It is possible but not necessarily simple: the problem you are trying to solve is dangerously close to setting up a distributed development environment which is not exactly what SVN is designed for.
The SVN-mirror way
You can use
svn mirror as explained in the SVN book documentation to create a read-only mirror of your master repository. Your developers each interact with the mirror closest to them. However users of the slave repository will have to use
svn switch --relocate master_url
before they can commit and they will have to remember to relocate back on the slave once they are done. This could be automated using a wrapper script around the repository modifying commands on SVN if you use the command line client. Keep in mind that the relocate operation while fast adds a bit of overhead. (And be careful to duplicate the repository uuid - see the SVN documentation.)
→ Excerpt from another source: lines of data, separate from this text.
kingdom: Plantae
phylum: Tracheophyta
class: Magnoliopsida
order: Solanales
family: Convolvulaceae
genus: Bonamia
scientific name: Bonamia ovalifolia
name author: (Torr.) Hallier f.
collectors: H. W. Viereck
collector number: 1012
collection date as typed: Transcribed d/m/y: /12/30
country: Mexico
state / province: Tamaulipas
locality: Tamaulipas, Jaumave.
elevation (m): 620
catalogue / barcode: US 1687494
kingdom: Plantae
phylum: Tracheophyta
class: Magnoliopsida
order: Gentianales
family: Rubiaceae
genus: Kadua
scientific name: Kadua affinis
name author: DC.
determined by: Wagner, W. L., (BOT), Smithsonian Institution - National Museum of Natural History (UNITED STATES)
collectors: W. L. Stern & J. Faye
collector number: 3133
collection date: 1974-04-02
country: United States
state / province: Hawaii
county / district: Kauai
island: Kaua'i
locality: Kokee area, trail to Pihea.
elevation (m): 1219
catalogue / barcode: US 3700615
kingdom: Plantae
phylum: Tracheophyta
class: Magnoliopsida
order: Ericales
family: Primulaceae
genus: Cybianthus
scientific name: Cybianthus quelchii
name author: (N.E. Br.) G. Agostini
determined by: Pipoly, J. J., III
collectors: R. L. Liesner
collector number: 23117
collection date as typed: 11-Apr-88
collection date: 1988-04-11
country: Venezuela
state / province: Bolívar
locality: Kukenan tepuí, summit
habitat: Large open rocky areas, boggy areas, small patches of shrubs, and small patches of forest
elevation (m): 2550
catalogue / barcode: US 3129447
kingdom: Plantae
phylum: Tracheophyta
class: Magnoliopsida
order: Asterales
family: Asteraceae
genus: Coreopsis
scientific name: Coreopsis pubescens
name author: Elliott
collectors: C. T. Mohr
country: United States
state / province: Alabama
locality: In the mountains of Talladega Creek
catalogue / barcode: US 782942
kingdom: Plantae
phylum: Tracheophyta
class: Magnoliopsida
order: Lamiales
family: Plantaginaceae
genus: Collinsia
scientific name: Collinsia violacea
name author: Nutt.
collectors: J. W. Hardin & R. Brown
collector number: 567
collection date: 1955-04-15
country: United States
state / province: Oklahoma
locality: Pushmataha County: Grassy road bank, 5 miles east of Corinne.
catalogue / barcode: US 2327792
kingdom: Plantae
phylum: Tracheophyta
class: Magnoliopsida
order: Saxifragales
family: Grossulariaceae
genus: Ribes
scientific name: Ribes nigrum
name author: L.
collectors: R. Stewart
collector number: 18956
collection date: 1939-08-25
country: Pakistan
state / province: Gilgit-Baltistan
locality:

[Edit - Checking the TortoiseSVN documentation it seems that you can have TortoiseSVN execute hook scripts client side. You may be able to create a pre/post commit script at this point. Either that or try to see if you can use the TortoiseSVN automation interface to do it].
The SVK way
svk is a set of Perl scripts which emulate a distributed mirroring service over SVN. You can set it up so that the local branch (the mirror) is shared by multiple developers. Then basic usage for the developers will be completely transparent. You will have to use the svk client for cherry picking, merging and starmerging. It is doable if you can get your head around the distributed concepts.
The git-svn way
While I never used that myself, you could also have distant developers use git locally and use the git-svn gateway for synchronization.
It all depends on your development environment and the level of integration you require. Depending on your IDE (and if you can change SCM) you might want to have a look at other fully distributed SCMs (think Mercurial/Bazaar/Git/...) which support distributed development out of the box.